Neetu, who has gone through five phases, was more inclined to be the traditional Kapoor bahu, happy to touch her in-laws’ feet every time she met them. The first stage of her life was under Raji Singh, the single parent who steered her not through classrooms but through studios as a child artiste named Baby Sonia. The perky, quick-learning little Sikhni, who was christened Harneet Kaur at birth, worked in made-in-Madras films like Waris (1969), picked up Tamil on the sets and even Chinese from her hairdresser. Harneet-turned-Sonia became Neetu Singh when Raji Singh piloted her career as heroine in 1973, mother-and-daughter climbing rung by rung until she was right up there, working with the choicest of heroes.

With the entry of Rishi Kapoor, the little girl who had never known a world outside films, aspired for the life of wives like Jaya Bachchan. Raji, who felt that she’d fulfilled what she’d set out to do, happily handed her over to Rishi and Phase 3 of domesticity saw an ecstatic Neetu.
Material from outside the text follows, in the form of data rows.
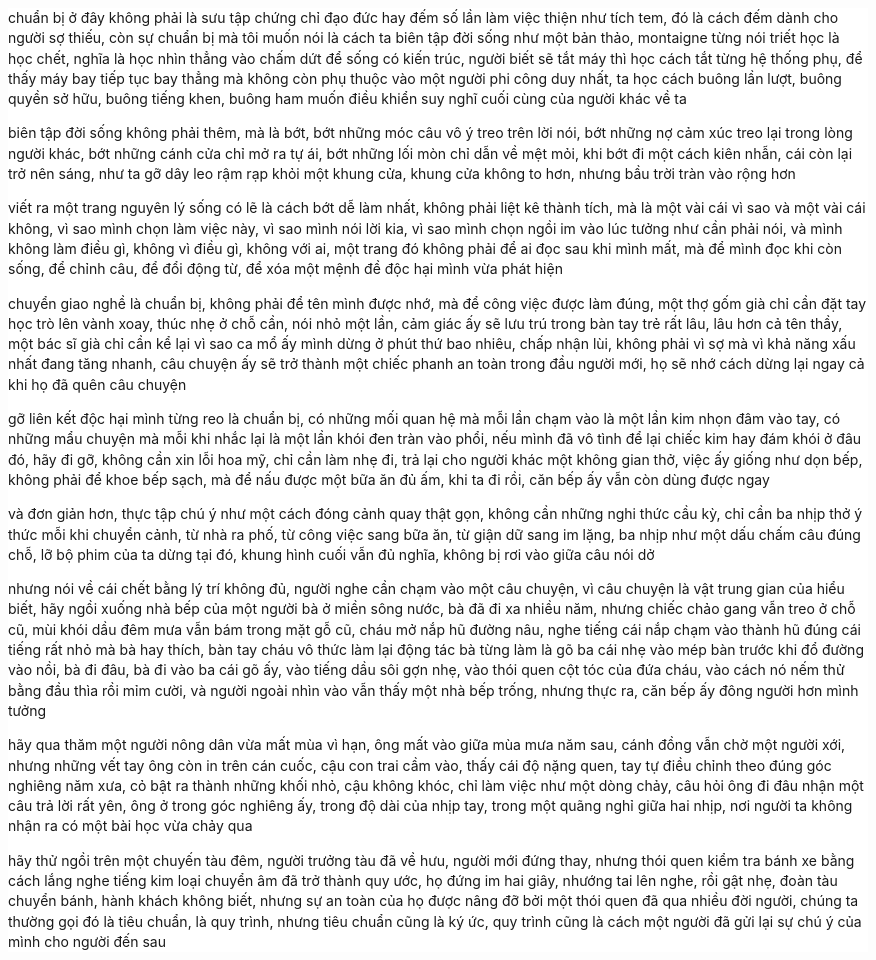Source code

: chuẩn bị ở đây không phải là sưu tập chứng chỉ đạo đức hay đếm số lần làm việc thiện như tích tem, đó là cách đếm dành cho người sợ thiếu, còn sự chuẩn bị mà tôi muốn nói là cách ta biên tập đời sống như một bản thảo, montaigne từng nói triết học là học chết, nghĩa là học nhìn thẳng vào chấm dứt để sống có kiến trúc, người biết sẽ tắt máy thì học cách tắt từng hệ thống phụ, để thấy máy bay tiếp tục bay thẳng mà không còn phụ thuộc vào một người phi công duy nhất, ta học cách buông lần lượt, buông quyền sở hữu, buông tiếng khen, buông ham muốn điều khiển suy nghĩ cuối cùng của người khác về ta

biên tập đời sống không phải thêm, mà là bớt, bớt những móc câu vô ý treo trên lời nói, bớt những nợ cảm xúc treo lại trong lòng người khác, bớt những cánh cửa chỉ mở ra tự ái, bớt những lối mòn chỉ dẫn về mệt mỏi, khi bớt đi một cách kiên nhẫn, cái còn lại trở nên sáng, như ta gỡ dây leo rậm rạp khỏi một khung cửa, khung cửa không to hơn, nhưng bầu trời tràn vào rộng hơn

viết ra một trang nguyên lý sống có lẽ là cách bớt dễ làm nhất, không phải liệt kê thành tích, mà là một vài cái vì sao và một vài cái không, vì sao mình chọn làm việc này, vì sao mình nói lời kia, vì sao mình chọn ngồi im vào lúc tưởng như cần phải nói, và mình không làm điều gì, không vì điều gì, không với ai, một trang đó không phải để ai đọc sau khi mình mất, mà để mình đọc khi còn sống, để chỉnh câu, để đổi động từ, để xóa một mệnh đề độc hại mình vừa phát hiện

chuyển giao nghề là chuẩn bị, không phải để tên mình được nhớ, mà để công việc được làm đúng, một thợ gốm già chỉ cần đặt tay học trò lên vành xoay, thúc nhẹ ở chỗ cần, nói nhỏ một lần, cảm giác ấy sẽ lưu trú trong bàn tay trẻ rất lâu, lâu hơn cả tên thầy, một bác sĩ già chỉ cần kể lại vì sao ca mổ ấy mình dừng ở phút thứ bao nhiêu, chấp nhận lùi, không phải vì sợ mà vì khả năng xấu nhất đang tăng nhanh, câu chuyện ấy sẽ trở thành một chiếc phanh an toàn trong đầu người mới, họ sẽ nhớ cách dừng lại ngay cả khi họ đã quên câu chuyện

gỡ liên kết độc hại mình từng reo là chuẩn bị, có những mối quan hệ mà mỗi lần chạm vào là một lần kim nhọn đâm vào tay, có những mẩu chuyện mà mỗi khi nhắc lại là một lần khói đen tràn vào phổi, nếu mình đã vô tình để lại chiếc kim hay đám khói ở đâu đó, hãy đi gỡ, không cần xin lỗi hoa mỹ, chỉ cần làm nhẹ đi, trả lại cho người khác một không gian thở, việc ấy giống như dọn bếp, không phải để khoe bếp sạch, mà để nấu được một bữa ăn đủ ấm, khi ta đi rồi, căn bếp ấy vẫn còn dùng được ngay

và đơn giản hơn, thực tập chú ý như một cách đóng cảnh quay thật gọn, không cần những nghi thức cầu kỳ, chỉ cần ba nhịp thở ý thức mỗi khi chuyển cảnh, từ nhà ra phố, từ công việc sang bữa ăn, từ giận dữ sang im lặng, ba nhịp như một dấu chấm câu đúng chỗ, lỡ bộ phim của ta dừng tại đó, khung hình cuối vẫn đủ nghĩa, không bị rơi vào giữa câu nói dở

nhưng nói về cái chết bằng lý trí không đủ, người nghe cần chạm vào một câu chuyện, vì câu chuyện là vật trung gian của hiểu biết, hãy ngồi xuống nhà bếp của một người bà ở miền sông nước, bà đã đi xa nhiều năm, nhưng chiếc chảo gang vẫn treo ở chỗ cũ, mùi khói dầu đêm mưa vẫn bám trong mặt gỗ cũ, cháu mở nắp hũ đường nâu, nghe tiếng cái nắp chạm vào thành hũ đúng cái tiếng rất nhỏ mà bà hay thích, bàn tay cháu vô thức làm lại động tác bà từng làm là gõ ba cái nhẹ vào mép bàn trước khi đổ đường vào nồi, bà đi đâu, bà đi vào ba cái gõ ấy, vào tiếng dầu sôi gợn nhẹ, vào thói quen cột tóc của đứa cháu, vào cách nó nếm thử bằng đầu thìa rồi mỉm cười, và người ngoài nhìn vào vẫn thấy một nhà bếp trống, nhưng thực ra, căn bếp ấy đông người hơn mình tưởng

hãy qua thăm một người nông dân vừa mất mùa vì hạn, ông mất vào giữa mùa mưa năm sau, cánh đồng vẫn chờ một người xới, nhưng những vết tay ông còn in trên cán cuốc, cậu con trai cầm vào, thấy cái độ nặng quen, tay tự điều chỉnh theo đúng góc nghiêng năm xưa, cỏ bật ra thành những khối nhỏ, cậu không khóc, chỉ làm việc như một dòng chảy, câu hỏi ông đi đâu nhận một câu trả lời rất yên, ông ở trong góc nghiêng ấy, trong độ dài của nhịp tay, trong một quãng nghỉ giữa hai nhịp, nơi người ta không nhận ra có một bài học vừa chảy qua

hãy thử ngồi trên một chuyến tàu đêm, người trưởng tàu đã về hưu, người mới đứng thay, nhưng thói quen kiểm tra bánh xe bằng cách lắng nghe tiếng kim loại chuyển âm đã trở thành quy ước, họ đứng im hai giây, nhướng tai lên nghe, rồi gật nhẹ, đoàn tàu chuyển bánh, hành khách không biết, nhưng sự an toàn của họ được nâng đỡ bởi một thói quen đã qua nhiều đời người, chúng ta thường gọi đó là tiêu chuẩn, là quy trình, nhưng tiêu chuẩn cũng là ký ức, quy trình cũng là cách một người đã gửi lại sự chú ý của mình cho người đến sau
In fact, even during Phase 4, when she came out of Krishna Raj bungalow to work with her husband in Do Dooni Char (2010), Jab Tak Hai Jaan (2012) and Besharam (2013), it did not spark off any serious interest in a career for herself. “She’s so comfortable in her house, she doesn’t want to stir out early and rush to the studios,” Rishi had told me.

I remember Rishi talking about her first day on the sets of Do Dooni Char when she’d muffed up her lines because she didn’t have her specs on. Neetu soon took care of it by going in for laser surgery and dumping her specs. Rishi didn’t follow suit; he had no problem donning his glasses.

It’s the current Phase 5 with neither Raji nor Rishi by her side that will see Neetu’s real steel emerge. There have been flippant reports on how Ranbir should have stayed with his mother after his father passed on. But insiders know that Neetu is neither weak-spirited nor a clingy mother.

She has been cast as a typical Punjabi woman in her comeback film Jug Jug Jeeyo. But believe me, Neetu is more than just a Kaur, Singh or Kapoor.